** Section de texte **
• Sherif El Ashmawy – « Le changement illusoire »

    Publié le 2 juillet 2012

    Etudiants, Vous Avez la Parole !

     Sherif El Ashmawy, étudiant en quatrième année, SC PO  écrit le premier article de cette notre nouvelle rubrique, dans lequel il analyse les effets du changement politique sur le socio-économique d’un pays.

     J’étais dans l’illusion que le parcours post révolutionnaire en Tunisie était quasi idéal, jusqu’à ce qu’un sociologue tunisien m’ait présenté une autre thèse. D’après lui, bien que la Tunisie présente aujourd’hui un bon modèle de transition démocratique au niveau des libertés politiques, les droits et les préoccupations socio-économiques des citoyens demeurent en grande partie ignorés. Cette analyse m’a conduit à reconsidérer le changement politique en tenant compte cette fois-ci de ses limites, particulièrement dans le contexte égyptien. 

    La théorie politique d’Aristote et des théoriciens contractualistes nous apprend que toute action, y compris l’action politique, tend vers l’achèvement du bonheur et que les structures politiques ont émergé pour répondre aux besoins socio-économiques des individus. Si nous adoptons cette conception théorique des choses, nous trouverons que le socio-économique est l’essentiel. Ainsi, trop focaliser sur l’évolution des structures et des dynamiques politiques sans étudier comment cela reflète ou produit une évolution sur le plan socio-économique de la vie quotidienne des citoyens est une grave erreur.

     L’Egypte de nos jours présente un bel exemple de cette thèse. Dire qu’un système démocratique a émergé en Egypte serait une déclaration assez contestable. Cependant, la politique égyptienne a subi de forts changements depuis le début de la révolution en 2011. Des changements surtout au niveau des acteurs et de l’élite politique, mais aussi au niveau des dynamiques et des interactions entre ces acteurs au sein d’un système difficilement catégorisable jusqu’à présent. Ces changements, malgré toutes les imperfections du système faciles à discerner, ont produit des élections législatives relativement libres dans un climat de compétition politique inédit en Egypte depuis l’établissement de la République.

** Matériel fourni **
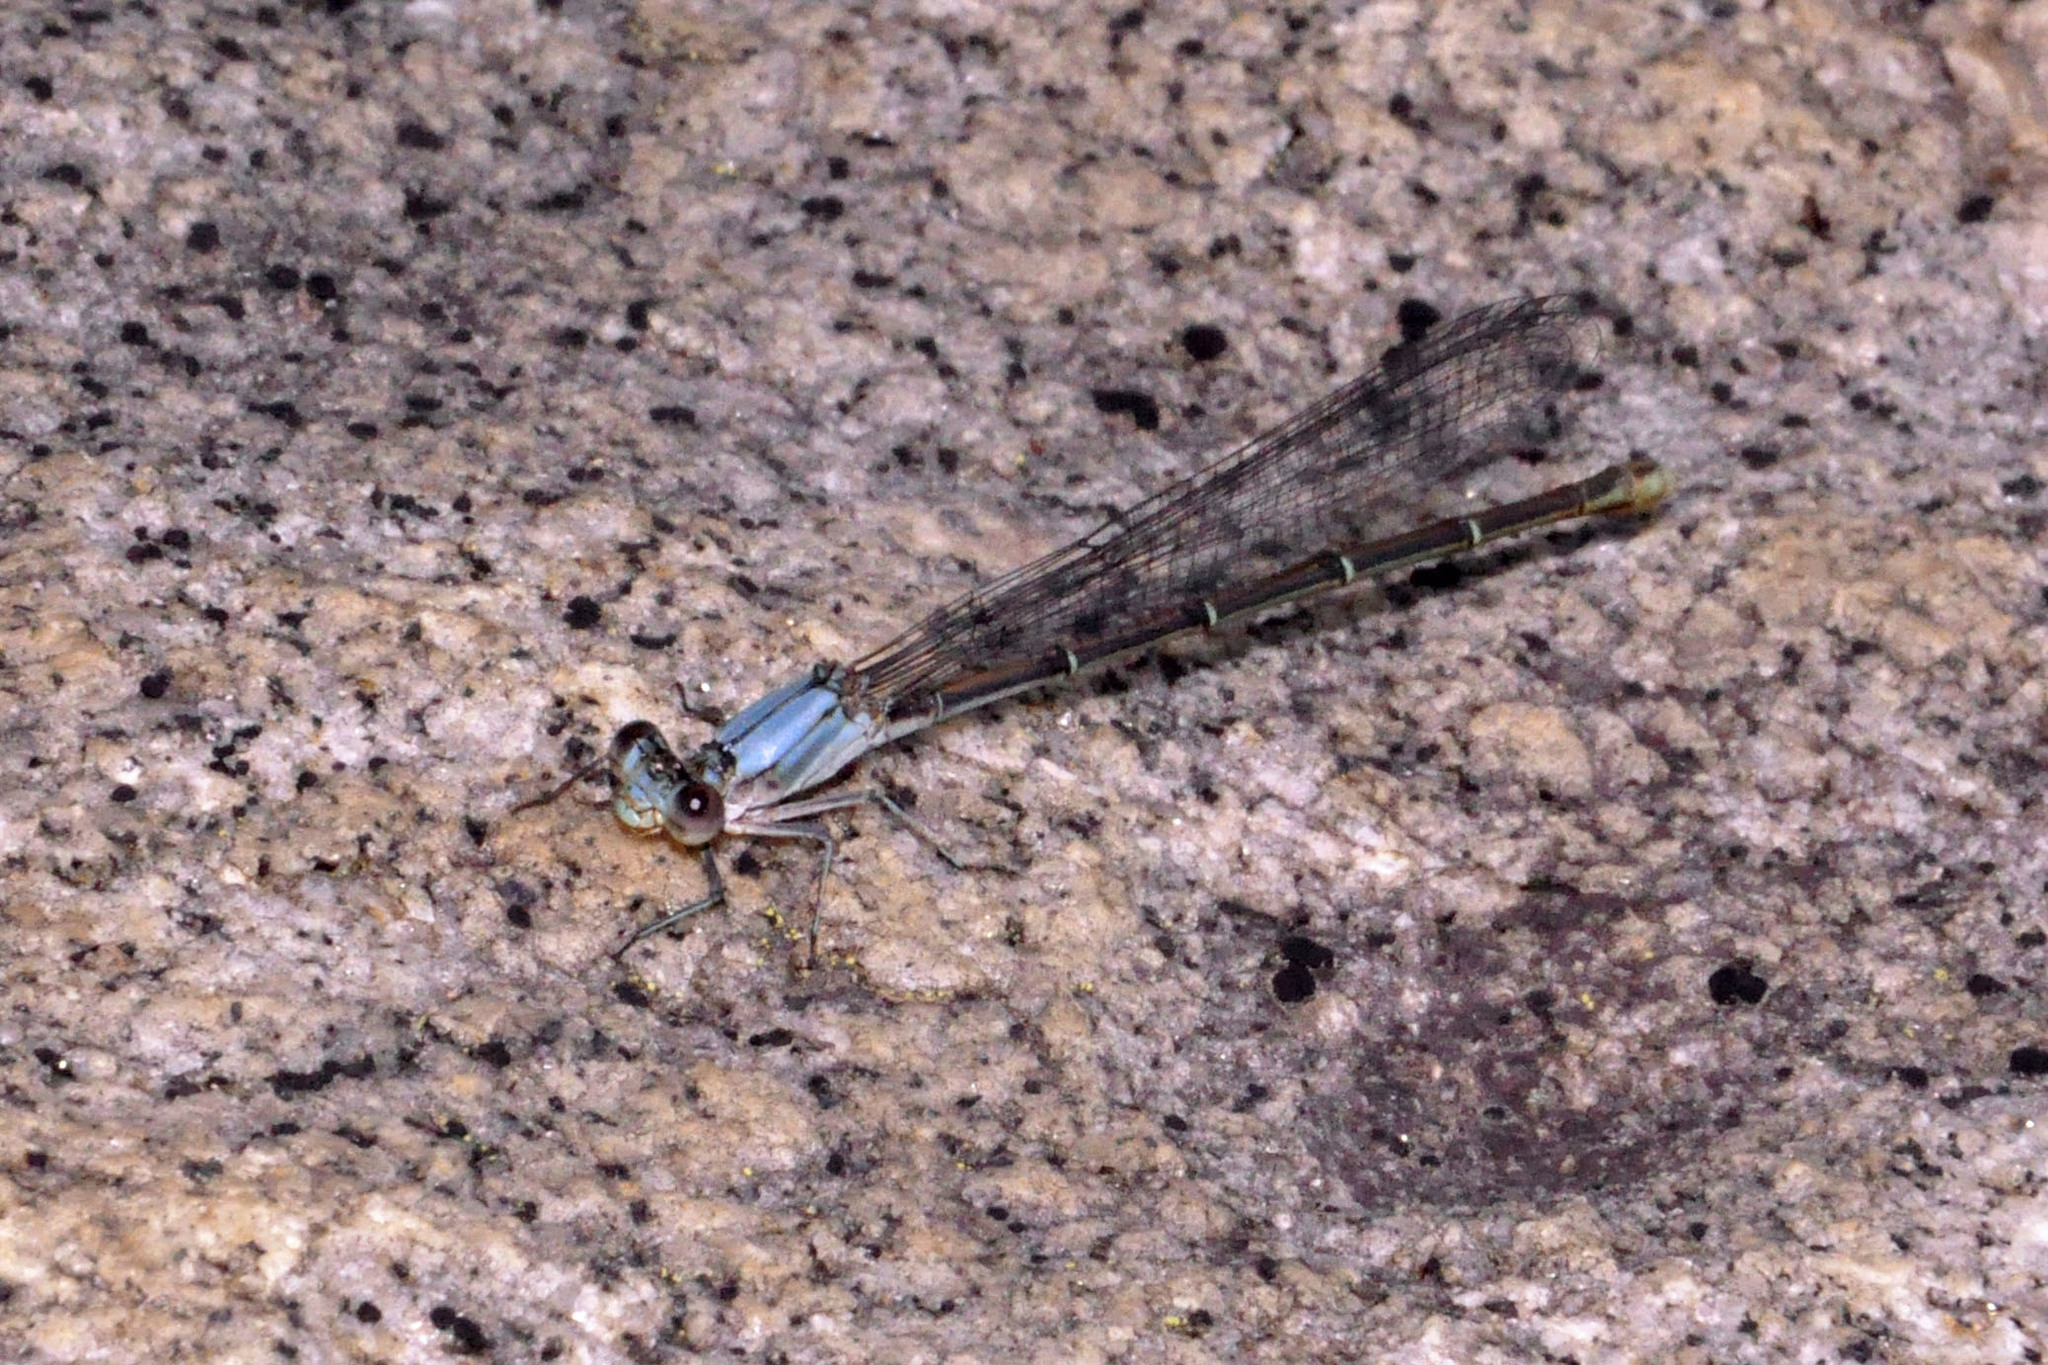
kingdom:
* * *
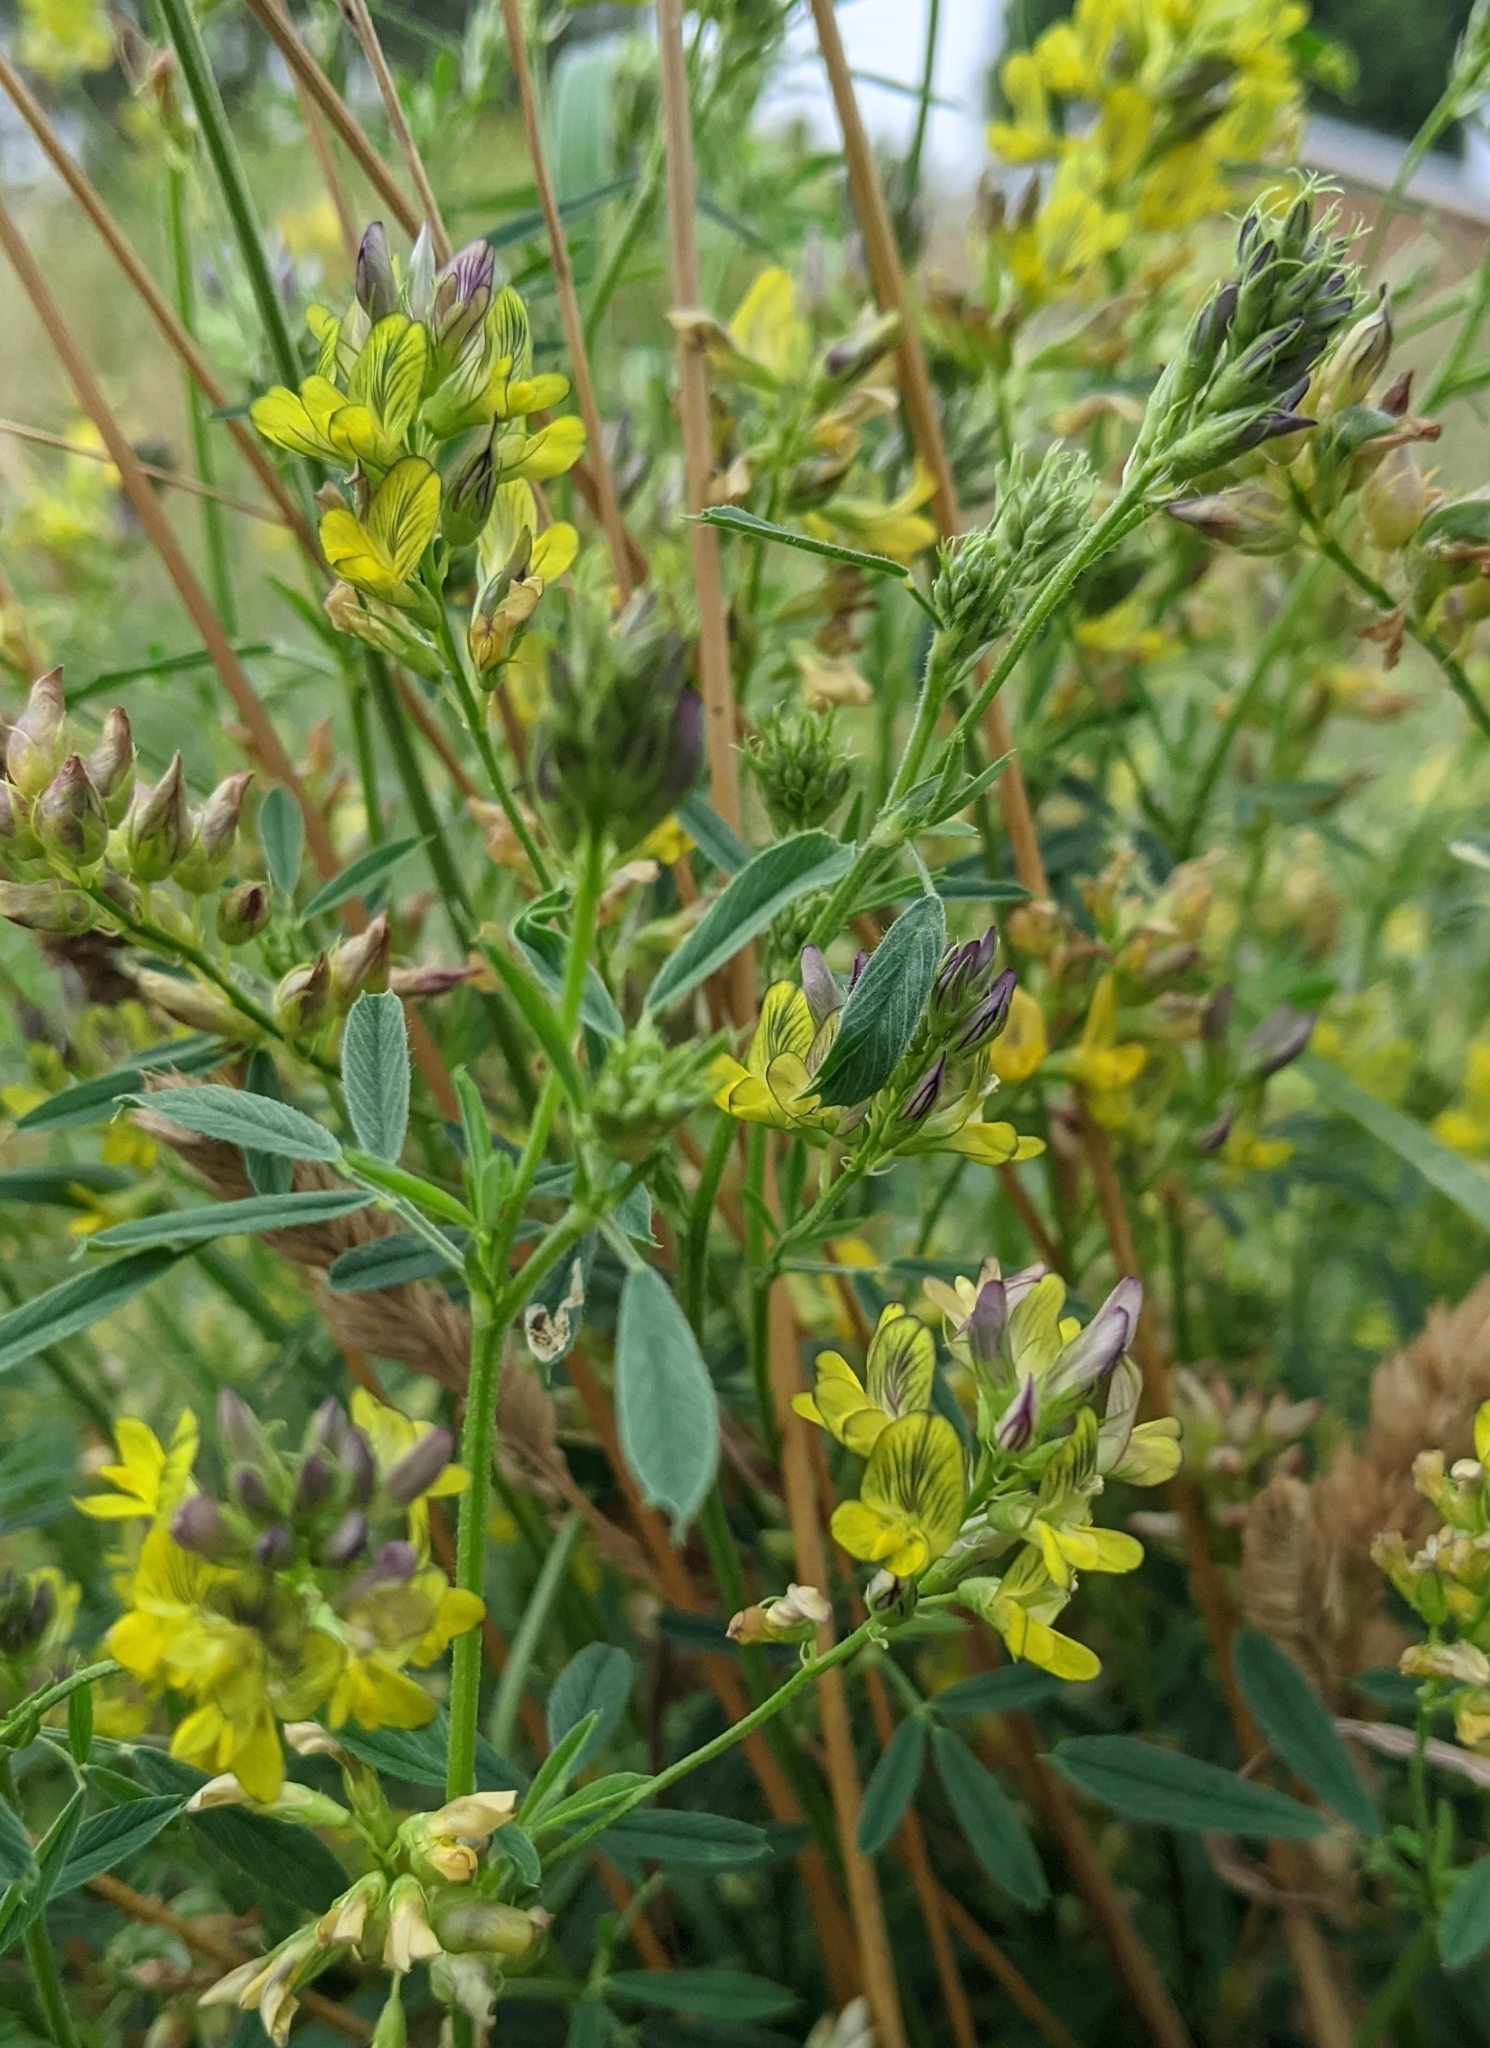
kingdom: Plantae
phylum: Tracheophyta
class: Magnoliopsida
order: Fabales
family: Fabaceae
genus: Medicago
* * *
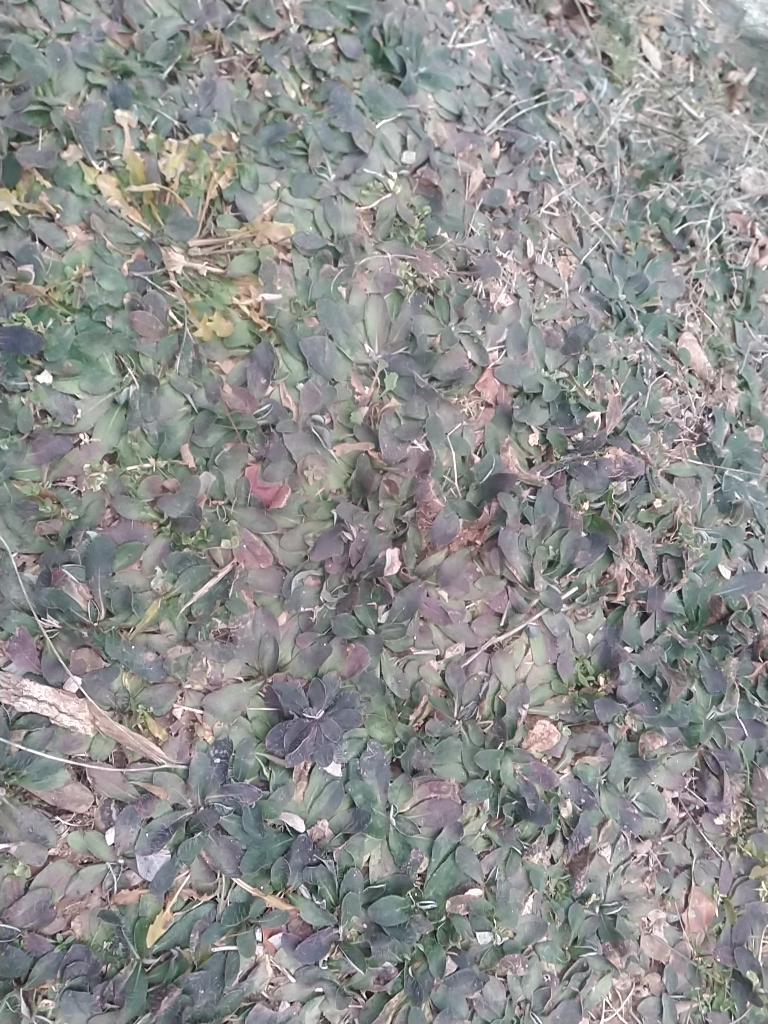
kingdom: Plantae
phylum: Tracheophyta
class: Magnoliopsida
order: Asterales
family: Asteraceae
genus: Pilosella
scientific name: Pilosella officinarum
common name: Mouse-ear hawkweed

** Consigne **
Recopiez fidèlement le passage de l'article sur le changement illusoire qui commence par « Publié le 2 » et se poursuit jusqu'à « le contexte égyptien. ».

** Résultat **
Publié le 2 juillet 2012

    Etudiants, Vous Avez la Parole !

     Sherif El Ashmawy, étudiant en quatrième année, SC PO  écrit le premier article de cette notre nouvelle rubrique, dans lequel il analyse les effets du changement politique sur le socio-économique d’un pays.

     J’étais dans l’illusion que le parcours post révolutionnaire en Tunisie était quasi idéal, jusqu’à ce qu’un sociologue tunisien m’ait présenté une autre thèse. D’après lui, bien que la Tunisie présente aujourd’hui un bon modèle de transition démocratique au niveau des libertés politiques, les droits et les préoccupations socio-économiques des citoyens demeurent en grande partie ignorés. Cette analyse m’a conduit à reconsidérer le changement politique en tenant compte cette fois-ci de ses limites, particulièrement dans le contexte égyptien.